Adoptée à dessein avant le Sommet UE-Afrique accueilli à Bruxelles les 2 et 3 avril sur le thème « Investir dans l'humain, pour la prospérité et pour la paix » et qui fera une large place au soutien renforcé de l'UE aux capacités dont dispose l'Afrique pour gérer la sécurité sur le continent, cette stratégie souligne l'importance que l'UE attache à une coopération étroite et globale avec ses partenaires africains, précise le Conseil dans ses conclusions.
« Il est essentiel à présent que nous soutenions les efforts déployés par nos partenaires d'Afrique centrale et de l'Ouest pour affronter les défis complexes que posent l'insécurité maritime et la criminalité organisée, lesquelles mettent en péril la stabilité dans toute la sous-région et font peser une menace croissante sur l'Union européenne également », a déclaré Catherine Ashton, la Haute représentante de l'Union pour les Affaires étrangères et la Politique de sécurité.

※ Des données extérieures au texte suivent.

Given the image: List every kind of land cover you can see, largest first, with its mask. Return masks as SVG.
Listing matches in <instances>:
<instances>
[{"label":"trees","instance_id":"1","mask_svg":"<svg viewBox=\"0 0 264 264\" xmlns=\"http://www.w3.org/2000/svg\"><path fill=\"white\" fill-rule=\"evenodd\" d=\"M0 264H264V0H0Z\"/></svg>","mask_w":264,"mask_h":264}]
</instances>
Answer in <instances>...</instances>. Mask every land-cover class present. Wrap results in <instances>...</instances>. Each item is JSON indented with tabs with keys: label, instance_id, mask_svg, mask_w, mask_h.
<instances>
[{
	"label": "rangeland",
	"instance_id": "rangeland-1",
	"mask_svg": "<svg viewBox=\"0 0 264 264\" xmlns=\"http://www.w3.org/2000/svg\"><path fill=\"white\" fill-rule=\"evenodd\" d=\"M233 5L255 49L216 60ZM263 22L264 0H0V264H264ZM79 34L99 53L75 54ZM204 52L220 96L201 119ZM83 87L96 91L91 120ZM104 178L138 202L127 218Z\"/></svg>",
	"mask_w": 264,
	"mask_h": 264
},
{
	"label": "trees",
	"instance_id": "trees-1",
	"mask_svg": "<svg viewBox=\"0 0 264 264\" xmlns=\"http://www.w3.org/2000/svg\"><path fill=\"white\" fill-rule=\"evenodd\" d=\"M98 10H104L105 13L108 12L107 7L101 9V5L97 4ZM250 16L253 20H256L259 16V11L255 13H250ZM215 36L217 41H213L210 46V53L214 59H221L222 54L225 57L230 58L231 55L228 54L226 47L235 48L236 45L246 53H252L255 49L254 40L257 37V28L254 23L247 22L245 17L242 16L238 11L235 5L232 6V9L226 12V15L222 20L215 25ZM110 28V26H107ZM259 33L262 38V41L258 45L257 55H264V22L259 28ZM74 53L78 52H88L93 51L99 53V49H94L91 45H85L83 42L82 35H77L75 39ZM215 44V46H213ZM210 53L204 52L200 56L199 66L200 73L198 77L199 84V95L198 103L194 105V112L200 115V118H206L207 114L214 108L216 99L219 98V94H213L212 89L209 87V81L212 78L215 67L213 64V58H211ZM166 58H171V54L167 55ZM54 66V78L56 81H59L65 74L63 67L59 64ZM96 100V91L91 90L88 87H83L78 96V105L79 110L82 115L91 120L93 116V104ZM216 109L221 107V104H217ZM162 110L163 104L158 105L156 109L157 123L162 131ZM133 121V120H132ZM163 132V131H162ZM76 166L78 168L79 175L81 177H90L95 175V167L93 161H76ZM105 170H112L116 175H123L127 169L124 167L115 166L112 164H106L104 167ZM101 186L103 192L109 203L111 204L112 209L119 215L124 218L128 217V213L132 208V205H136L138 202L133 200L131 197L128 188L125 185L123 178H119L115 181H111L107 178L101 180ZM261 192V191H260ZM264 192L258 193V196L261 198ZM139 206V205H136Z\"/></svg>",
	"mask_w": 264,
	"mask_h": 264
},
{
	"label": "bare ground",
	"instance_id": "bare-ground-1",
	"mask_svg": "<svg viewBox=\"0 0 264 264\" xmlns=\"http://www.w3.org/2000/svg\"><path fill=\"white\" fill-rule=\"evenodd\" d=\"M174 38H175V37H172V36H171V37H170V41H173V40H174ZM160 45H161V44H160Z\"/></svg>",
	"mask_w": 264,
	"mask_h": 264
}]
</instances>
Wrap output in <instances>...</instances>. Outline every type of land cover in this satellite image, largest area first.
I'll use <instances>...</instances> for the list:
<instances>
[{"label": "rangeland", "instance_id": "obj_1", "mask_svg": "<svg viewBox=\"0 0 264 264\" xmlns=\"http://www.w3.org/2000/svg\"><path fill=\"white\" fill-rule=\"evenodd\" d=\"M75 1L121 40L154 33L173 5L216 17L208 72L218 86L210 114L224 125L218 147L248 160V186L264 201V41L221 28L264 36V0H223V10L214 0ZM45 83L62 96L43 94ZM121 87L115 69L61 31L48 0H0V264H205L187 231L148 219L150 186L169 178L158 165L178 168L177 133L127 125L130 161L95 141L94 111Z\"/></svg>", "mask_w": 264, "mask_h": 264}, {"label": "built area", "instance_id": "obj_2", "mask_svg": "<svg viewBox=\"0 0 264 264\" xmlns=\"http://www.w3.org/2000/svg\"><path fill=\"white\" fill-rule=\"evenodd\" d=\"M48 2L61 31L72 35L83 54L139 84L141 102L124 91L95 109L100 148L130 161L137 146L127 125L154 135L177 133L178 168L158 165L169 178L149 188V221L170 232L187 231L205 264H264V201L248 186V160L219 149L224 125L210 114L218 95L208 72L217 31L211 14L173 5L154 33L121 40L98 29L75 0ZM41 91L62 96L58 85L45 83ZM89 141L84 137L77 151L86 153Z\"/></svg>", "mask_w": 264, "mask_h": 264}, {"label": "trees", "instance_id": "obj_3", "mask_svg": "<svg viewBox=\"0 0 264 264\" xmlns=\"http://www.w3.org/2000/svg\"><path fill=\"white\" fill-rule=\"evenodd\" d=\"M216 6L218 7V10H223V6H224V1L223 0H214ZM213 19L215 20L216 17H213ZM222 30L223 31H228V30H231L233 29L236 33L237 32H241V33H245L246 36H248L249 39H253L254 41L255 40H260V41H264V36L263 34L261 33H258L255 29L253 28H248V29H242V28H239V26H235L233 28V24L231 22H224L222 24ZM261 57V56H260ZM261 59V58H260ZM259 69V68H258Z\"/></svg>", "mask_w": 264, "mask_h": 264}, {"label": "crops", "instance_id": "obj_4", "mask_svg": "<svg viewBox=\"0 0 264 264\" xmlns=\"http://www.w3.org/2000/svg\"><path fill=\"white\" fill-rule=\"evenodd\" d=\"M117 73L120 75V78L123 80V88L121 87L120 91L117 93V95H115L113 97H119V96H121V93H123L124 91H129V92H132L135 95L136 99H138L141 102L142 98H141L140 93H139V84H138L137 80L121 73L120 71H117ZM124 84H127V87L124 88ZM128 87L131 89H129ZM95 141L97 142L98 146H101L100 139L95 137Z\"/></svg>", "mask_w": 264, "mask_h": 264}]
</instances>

À Yaoundé, en juin 2013, les chefs d'État de la région avaient exprimé leur détermination à s'attaquer à ces défis de grande ampleur par une approche régionale commune. Pour soutenir les pays partenaires et les plates-formes de coordination régionales africaines qui se mettent en place, l'UE et ses États membres axeront leur action sur quatre objectifs: forger un consensus sur l'ampleur de la menace dans le Golfe de Guinée et la nécessité de la combattre ; aider les gouvernements de la région à mettre en place des institutions et des capacités afin de garantir la sécurité et l'État de droit ; contribuer au développement d'économies prospères dans les États côtiers ; renforcer les structures de coopération entre les pays de la région, afin que puissent être entreprises des actions transfrontières efficaces en mer et sur terre.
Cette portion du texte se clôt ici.